-
Notifications
You must be signed in to change notification settings - Fork 195
Description
Hi all,
I've been searching "optimized sparse tensor contractions" for a week and somehow only just found this... 😄
I'm curious what the current state of CUDA support is, and how onerous you think it would or wouldn't be to integrate this library with PyTorch. In particular, say I have some single large einsum in a PyTorch model that I want to accelerate, something like:
torch.einsum("zpui,pqrijk,zpqruvw,zqvj->zrwk")
where some of the tensors are dense and some have sparse dimensions with fixed sparsity structure.

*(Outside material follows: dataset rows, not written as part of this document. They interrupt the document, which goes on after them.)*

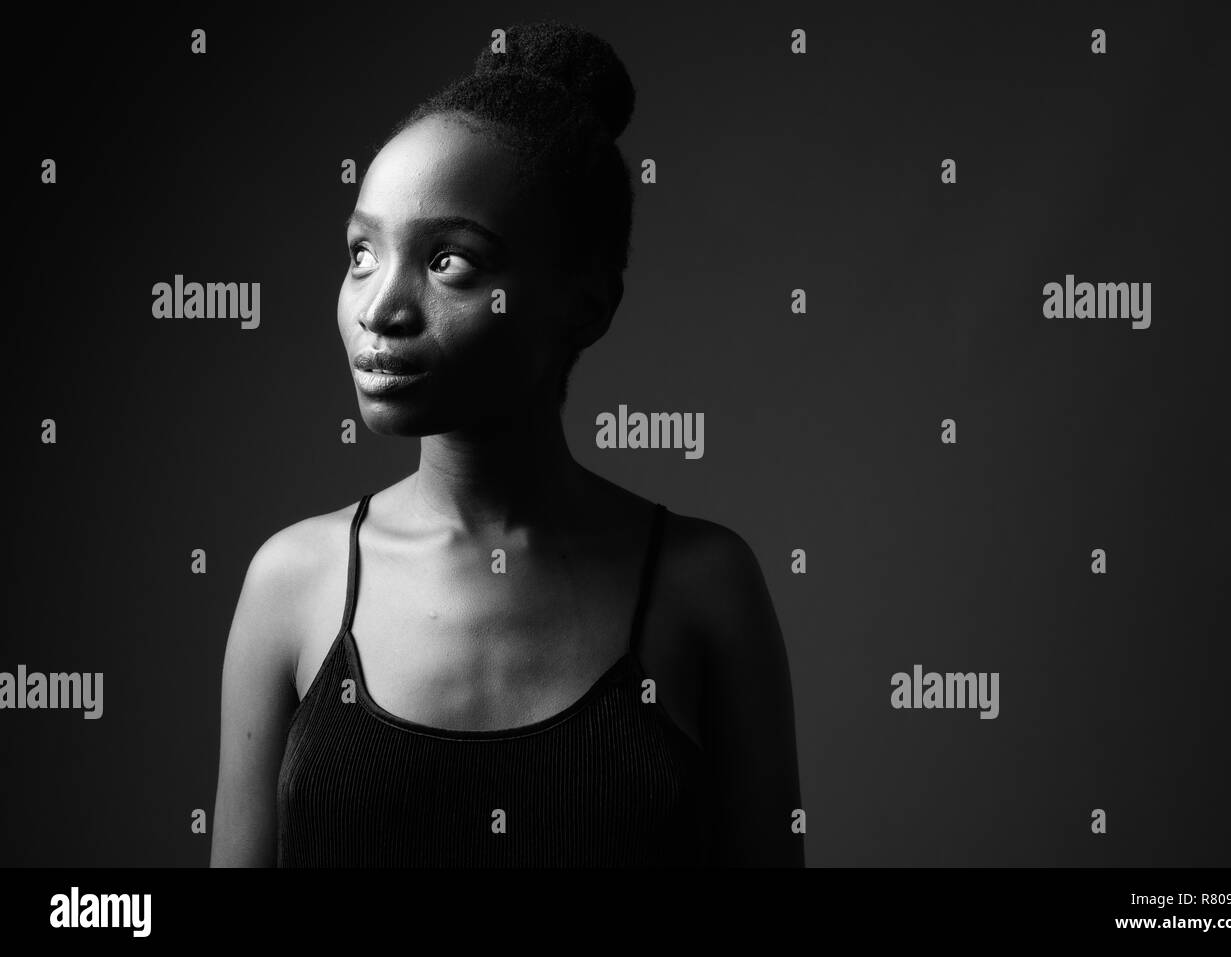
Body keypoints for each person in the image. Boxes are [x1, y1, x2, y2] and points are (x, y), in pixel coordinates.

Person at [210, 19, 802, 867]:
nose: (380, 308)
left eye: (450, 261)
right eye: (362, 253)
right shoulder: (292, 583)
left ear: (587, 302)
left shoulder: (703, 588)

I'm not worried about autodifferentiation — it would be simple to take the symbolic derivatives of einsums like this and feed them to TACO to generate separate compute kernels for the backwards pass. So my questions become:
- Is CUDA support mature enough for this kind of application?
- Is it possible to get the generated C/CUDA code from the python library in order to template it into PyTorch C++ extension code (for loading with https://pytorch.org/docs/stable/cpp_extension.html#torch.utils.cpp_extension.load_inline)?
- How difficult is it to fill the dense part of a mixed dense-sparse TACO tensor from PyTorch tensors?
- Is there any code already out there that works on any of these problems?
Thanks very much for your help and making this tool available!